Short exercise: Reproduce the part of the forum thread about Nate's deadlift below, starting with "Nate is a beast" and going on through "Chicago and celebrate.".

Quoted passage:
## START

# My boy Nate deads 600x3 @181



## chicken_hawk (Mar 31, 2014)

So my bud Nate who traveled up to CHI town to meet Eddy and tb is prepping for the same meet I am in June. Here is is doing a triple with 600, he struggles with the third but in his defense I got him some side work moving some bricks as well as some moving boxes for two days.

Impressive nonetheless.


Road to a 700 lb raw deadlift at 181 drug free week 3 600 for 3 - YouTube


----------



## MattG (Mar 31, 2014)

Nice!


----------



## srd1 (Mar 31, 2014)

Dudes a beast!!!


----------



## psych (Mar 31, 2014)

Good job! Chest up more...


----------



## d2r2ddd (Mar 31, 2014)

strong !


----------



## turbobusa (Mar 31, 2014)

Man tell Nate I said very cool!  getting nice out soon... T


----------



## Alinshop (Mar 31, 2014)

Well damn! Your buddy is stronger than he looks!


----------



## jacked391 (Mar 31, 2014)

Looks like Nate gots the bug. Move more bricks lol. Nate should be damn proud. Good job.


----------



## chicken_hawk (Apr 1, 2014)

Nate is a beast when it comes to deads...lb for lb he is almost untouchable. We both have a meet in June then hopefully come up to Chicago and celebrate.

Hawk


----------

## END

Provided data:
## START

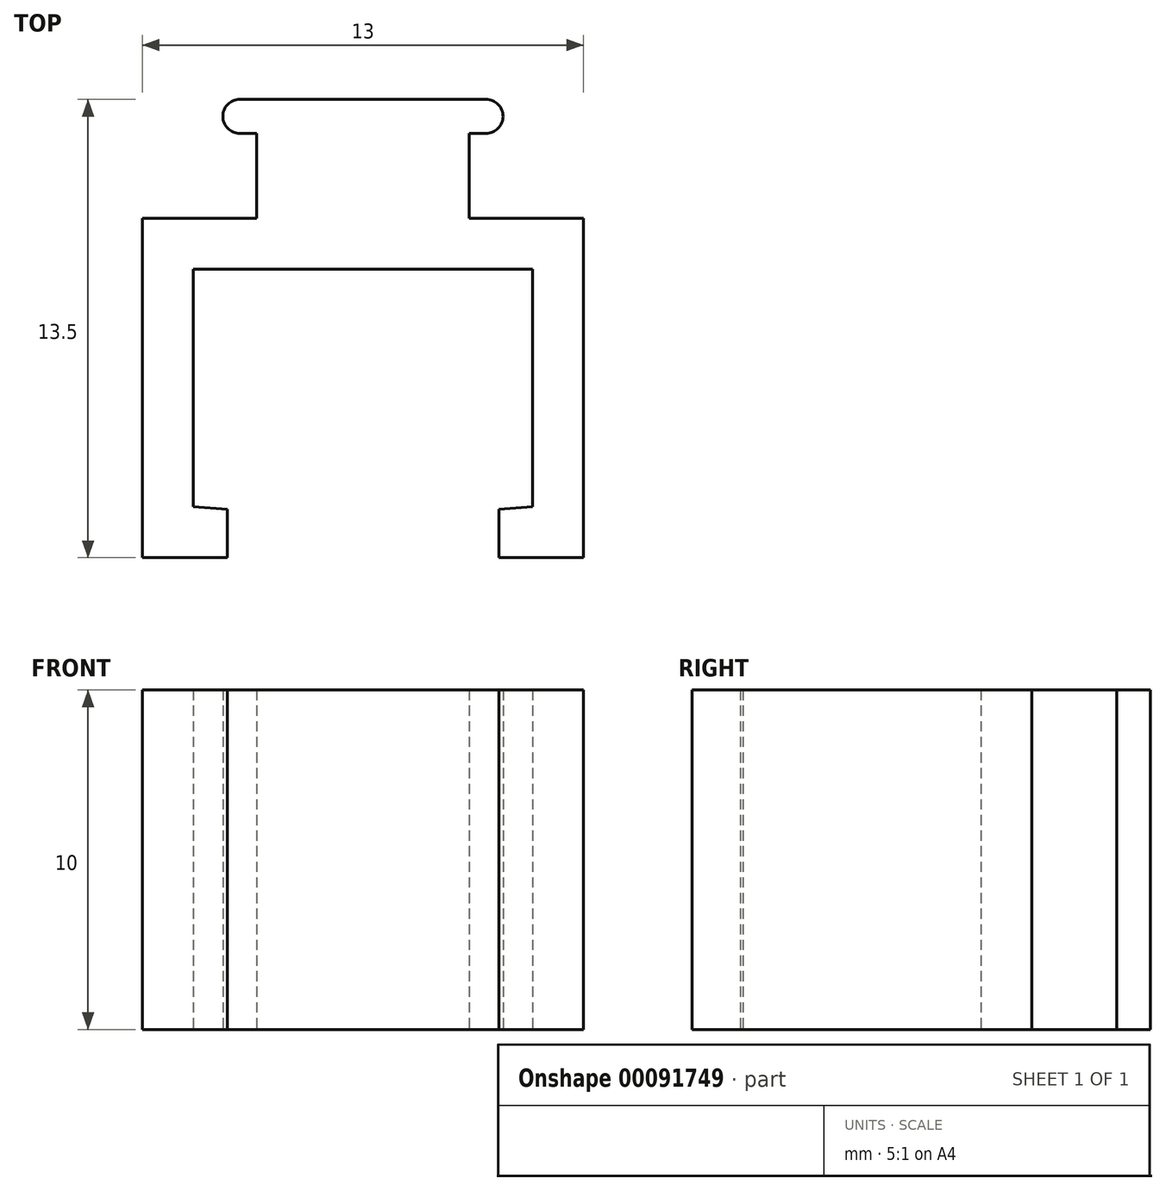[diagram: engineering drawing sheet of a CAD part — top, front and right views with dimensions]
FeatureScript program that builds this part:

## END

Output for this task:
Nate is a beast when it comes to deads...lb for lb he is almost untouchable. We both have a meet in June then hopefully come up to Chicago and celebrate.